Les technologies nucléaires au service des populations et de la santé
Outre les domaines de l'énergie et de la sécurité, M. Grossi a également mis en avant les résultats remarquables des technologies nucléaires pour l'amélioration des conditions de vie dans le monde :
“Rayons d'espoir” : cette initiative vise à remédier à la répartition inégale des ressources de traitement du cancer dans le monde. Un forum scientifique s'est tenu en parallèle de la Conférence pour accélérer la fourniture d'équipements de dépistage du cancer du sein aux pays en développement (en particulier en Afrique) et soutenir la construction de centres de diagnostic et de traitement du cancer.

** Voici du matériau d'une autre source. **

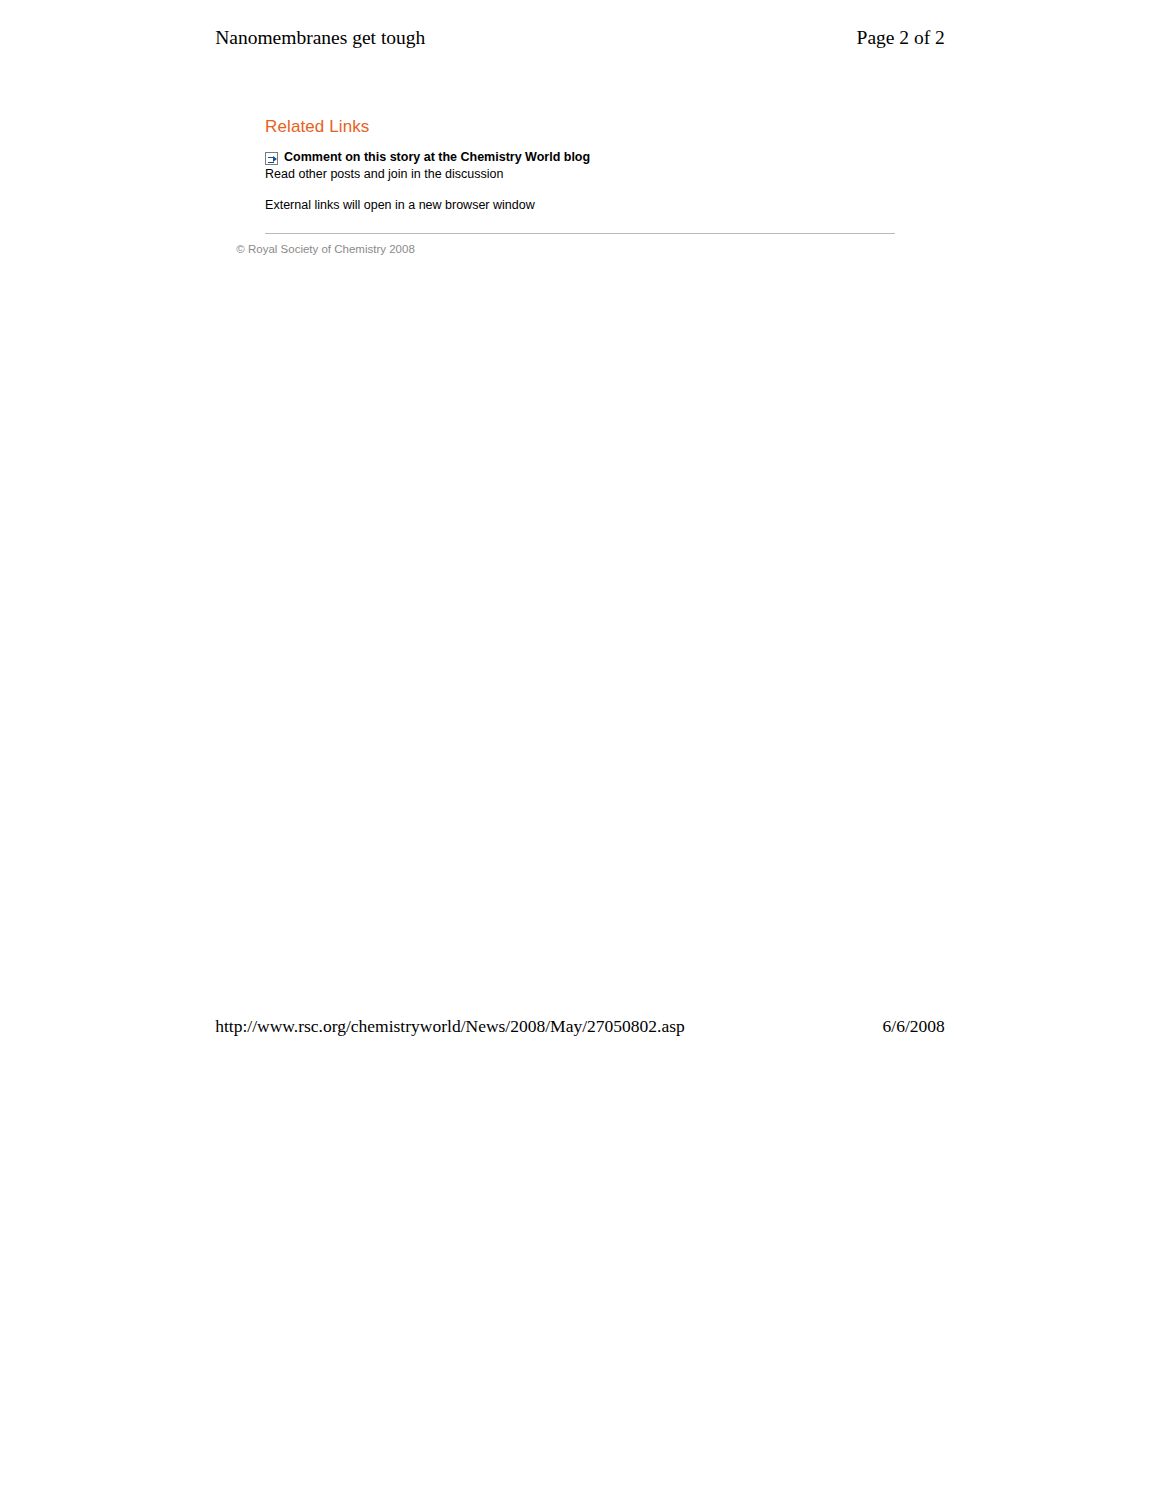Nanomembranes get tough
Page 2 of 2
Related Links
Comment on this story at the Chemistry World blog
Read other posts and join in the discussion
External links will open in a new browser window
© Royal Society of Chemistry 2008
http://www.rsc.org/chemistryworld/News/2008/May/27050802.asp
6/6/2008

Action intégrée contre les zoonoses (ZODIAC) : utilisation des technologies nucléaires pour la détection précoce des agents pathogènes, équipant actuellement 63 laboratoires dans 71 pays et aidant des pays comme la République démocratique du Congo à faire face à des épidémies telles que l'Ebola.
Environnement et agriculture : poursuite de l'utilisation de la technique de l'insecte stérile (SIT) pour lutter contre les ravageurs, ainsi que de l'application des technologies nucléaires pour détecter les microplastiques afin de protéger l'écosystème marin.
Dans son discours, M. Grossi a appelé les États membres à continuer de soutenir fermement les travaux de l'AIEA et à promouvoir ensemble un rôle accru de l'énergie et des technologies nucléaires dans la sauvegarde de la paix mondiale, la lutte contre le changement climatique et l'amélioration du bien-être de l'humanité.